Из чердака одного из сараев выглядывал сквозь огромное слуховое окно барабан и медные трубы.
У ворот стояли две пушки.
Все показывало, что хозяин дома любил повеселиться и двор часто оглашали пиршественные клики.
За воротами находились две ветряные мельницы. Позади дома шли сады; и сквозь верхушки дерев видны были одни только темные шляпки труб скрывавшихся в зеленой гуще хат.
Все селение помещалось на широком и ровном уступе горы. С северной стороны все заслоняла крутая гора и подошвою своею оканчивалась у самого двора.
При взгляде на нее снизу она казалась еще круче, и на высокой верхушке ее торчали кое-где неправильные стебли тощего бурьяна и чернели на светлом небе.
Обнаженный глинистый вид ее навевал какое-то уныние. Она была вся изрыта дождевыми промоинами и проточинами.
На крутом косогоре ее в двух местах торчали две хаты; над одною из них раскидывала ветви широкая яблоня, подпертая у корня небольшими кольями с насыпною землей.
Яблоки, сбиваемые ветром, скатывались в самый панский двор.
С вершины вилась по всей горе дорога и, опустившись, шла мимо двора в селенье.
Когда философ измерил страшную круть ее и вспомнил вчерашнее путешествие, то решил, что или у пана были слишком умные лошади, или у козаков слишком крепкие головы, когда и в хмельном чаду умели не полететь вверх ногами вместе с неизмеримой брикою и багажом.
Философ стоял на высшем в дворе месте, и когда оборотился и глянул в противоположную сторону, ему представился совершенно другой вид.
Селение вместе с отлогостью скатывалось на равнину. Необозримые луга открывались на далекое пространство; яркая зелень их темнела по мере отдаления, и целые ряды селений синели вдали, хотя расстояние их было более нежели на двадцать верст.
С правой стороны этих лугов тянулись горы, и чуть заметною вдали полосою горел и темнел Днепр.
— Эх, славное место! — сказал философ.
— Вот тут бы жить, ловить рыбу в Днепре и в прудах, охотиться с тенетами или с ружьем за стрепетами и крольшнепами! Впрочем, я думаю, и дроф немало в этих лугах.

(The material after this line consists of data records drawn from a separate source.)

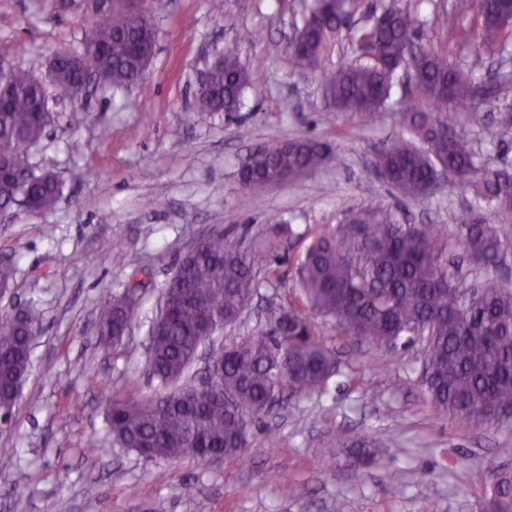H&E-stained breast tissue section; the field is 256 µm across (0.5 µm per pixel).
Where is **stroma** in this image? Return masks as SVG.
<instances>
[{"mask_svg": "<svg viewBox=\"0 0 512 512\" xmlns=\"http://www.w3.org/2000/svg\"><path fill=\"white\" fill-rule=\"evenodd\" d=\"M303 9L304 0H224L235 18L228 28L212 0H153L157 44L145 79L73 99L45 75L53 54L79 47L96 19L92 0H0V57L44 78L54 115L29 164L62 185L51 210H21L0 224V259L17 268L0 312L21 304L42 324L11 425L0 430V448L17 449L31 479L19 494L12 470L0 469V512H336L340 498L346 512H426L431 503L437 512H483L486 498L469 466L512 469V424L477 430L434 412L422 382L423 342L361 349L330 323L319 332L339 369L327 393L292 398L253 422L245 457L215 465L148 459L107 435L108 395L130 386L145 396L161 391L145 369L160 289L202 231L216 228L248 245L274 218L297 233L276 259L281 286H260L241 321L207 342L213 355L264 330L293 292L295 267L319 225L337 223L365 197L404 224L450 225L474 202L449 180L420 203L379 178L377 153L403 134L401 85L371 125L325 122L317 81L288 53ZM218 49L256 66L254 84L238 111H195L198 79ZM292 138L325 143L326 166L258 193L243 189L239 171L250 148ZM117 244L122 265L112 261ZM136 268L148 284L137 320L124 349L103 356L95 347L98 309ZM390 373L400 386L387 381ZM340 433L380 440L377 462L362 466L343 454L323 468ZM90 446L98 454L87 455ZM395 475L403 482L397 497L388 491ZM181 484L189 495L176 494Z\"/></svg>", "mask_w": 512, "mask_h": 512, "instance_id": "stroma-1", "label": "stroma"}]
</instances>
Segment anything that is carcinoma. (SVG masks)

Фруктов же можно насушить и продать в город множество или, еще лучше, выкурить из них водку; потому что водка из фруктов ни с каким пенником не сравнится.
Да не мешает подумать и о том, как бы улизнуть отсюда.
Он приметил за плетнем маленькую дорожку, совершенно закрытую разросшимся бурьяном.
Он поставил машинально на нее ногу, думая наперед только прогуляться, а потом тихомолком, промеж хат, да и махнуть в поле, как внезапно почувствовал на своем плече довольно крепкую руку.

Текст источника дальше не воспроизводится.